◆ AIM
Extend the commentary on Merkel, Obama, and Western policy toward Russia, beginning immediately after its final sentence.

◆ TEXT EXCERPT
========
Well, right now, Merkel and Obama are on Fox News.
I'm reading the closed captions and she's pleading for diplomacy.
Hey, there's got to be a resolution to this.
Who wants to escalate this?
I mean, really, that's the thing of it is it's I guess it's the perennial kind of thing, whether we're talking about the Middle East or Russia policy or anything else is and maybe it's a false dichotomy, stupidity or the plan.
Of course, there's a lot of stupid plans that seem to be going around.
But I guess.
It does seem foreign, right?
It seems like the kind of thing where, like, thank God we have the Germans and the French to have a quiet, private conversation like, hey, we have to stop the Americans from destroying all of humanity forever with this.
Let's undercut their aggression by trying to push for implementation of the previous ceasefire and a lasting solution to this thing, because the Americans seem, Eric, to me and you know what the hell do I know about?
I don't live in Washington, D.C. or nothing, but they really seem like they're dealing with some imaginary Russia, not the one that is armed with thousands of H-bombs.
========
◆ INFORMATION SHOWN
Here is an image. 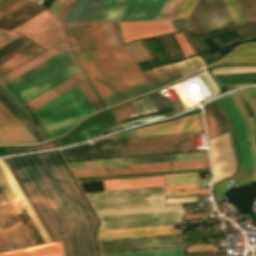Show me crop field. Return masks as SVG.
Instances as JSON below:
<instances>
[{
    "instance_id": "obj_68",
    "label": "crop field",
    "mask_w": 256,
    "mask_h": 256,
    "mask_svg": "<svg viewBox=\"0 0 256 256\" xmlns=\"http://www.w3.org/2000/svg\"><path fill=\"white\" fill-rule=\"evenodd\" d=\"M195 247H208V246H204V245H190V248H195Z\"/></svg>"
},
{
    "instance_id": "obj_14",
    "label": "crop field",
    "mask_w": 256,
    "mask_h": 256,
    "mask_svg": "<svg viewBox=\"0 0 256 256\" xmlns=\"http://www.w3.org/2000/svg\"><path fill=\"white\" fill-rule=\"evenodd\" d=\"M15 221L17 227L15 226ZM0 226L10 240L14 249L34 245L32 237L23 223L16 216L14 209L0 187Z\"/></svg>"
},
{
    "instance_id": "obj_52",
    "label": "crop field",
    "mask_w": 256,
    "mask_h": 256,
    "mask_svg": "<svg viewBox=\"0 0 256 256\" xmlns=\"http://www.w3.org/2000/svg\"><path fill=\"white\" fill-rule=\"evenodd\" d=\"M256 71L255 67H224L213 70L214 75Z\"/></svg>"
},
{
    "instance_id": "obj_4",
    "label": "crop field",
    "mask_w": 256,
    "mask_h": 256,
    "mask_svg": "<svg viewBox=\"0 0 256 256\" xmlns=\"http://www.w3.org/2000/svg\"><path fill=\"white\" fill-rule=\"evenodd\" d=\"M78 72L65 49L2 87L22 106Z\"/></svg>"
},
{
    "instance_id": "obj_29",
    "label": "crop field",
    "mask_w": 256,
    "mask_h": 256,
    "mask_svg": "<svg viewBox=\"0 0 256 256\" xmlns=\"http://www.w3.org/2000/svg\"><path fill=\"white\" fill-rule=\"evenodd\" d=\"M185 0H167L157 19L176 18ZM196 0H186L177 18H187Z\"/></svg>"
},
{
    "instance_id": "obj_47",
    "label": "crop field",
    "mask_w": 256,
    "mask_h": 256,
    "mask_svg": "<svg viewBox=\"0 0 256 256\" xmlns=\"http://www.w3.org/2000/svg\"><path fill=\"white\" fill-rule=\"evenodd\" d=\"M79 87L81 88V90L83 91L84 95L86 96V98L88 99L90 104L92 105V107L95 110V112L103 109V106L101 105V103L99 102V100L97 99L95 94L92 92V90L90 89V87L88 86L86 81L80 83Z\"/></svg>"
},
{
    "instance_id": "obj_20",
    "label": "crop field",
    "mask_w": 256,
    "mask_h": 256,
========
◆ ANSWER BELOW
And they just seem.
It doesn't make sense for people who are so smart to, on one hand, say, yeah, Ukraine is so important to Russia.
That's why we need to take it away from them, while at the same time saying, yeah, and we'll probably get away with it easy, too, you know.
But that seems to be what's going on here.
And they do nothing but create these horrible crises.
But I just wonder, I mean, is it really just that Susan Rice is in charge?
Because I guess we can just all throw up our hands at that point, if that's the real answer.
Well, it is.
Plus the neocons who want a war.
Plus they're a faction of sort of leftover cold warriors who think that we can wreck what's left of Russia and turn it into a powerless little state that won't oppose us.
So there are all these people who have mistaken notions about Russia.
The biggest mistaken notion that there is is people have no sense of history.
They don't know.
All they know about World War II is propaganda.
And, you know, the Russians, as I wrote in my most recent column, the Russians lost hundreds of thousands of dead soldiers retaking or defending the Crimea.
Do we really think that putting sanctions on, you know, frozen food imports is going to deter these people?
The Russians are very tough.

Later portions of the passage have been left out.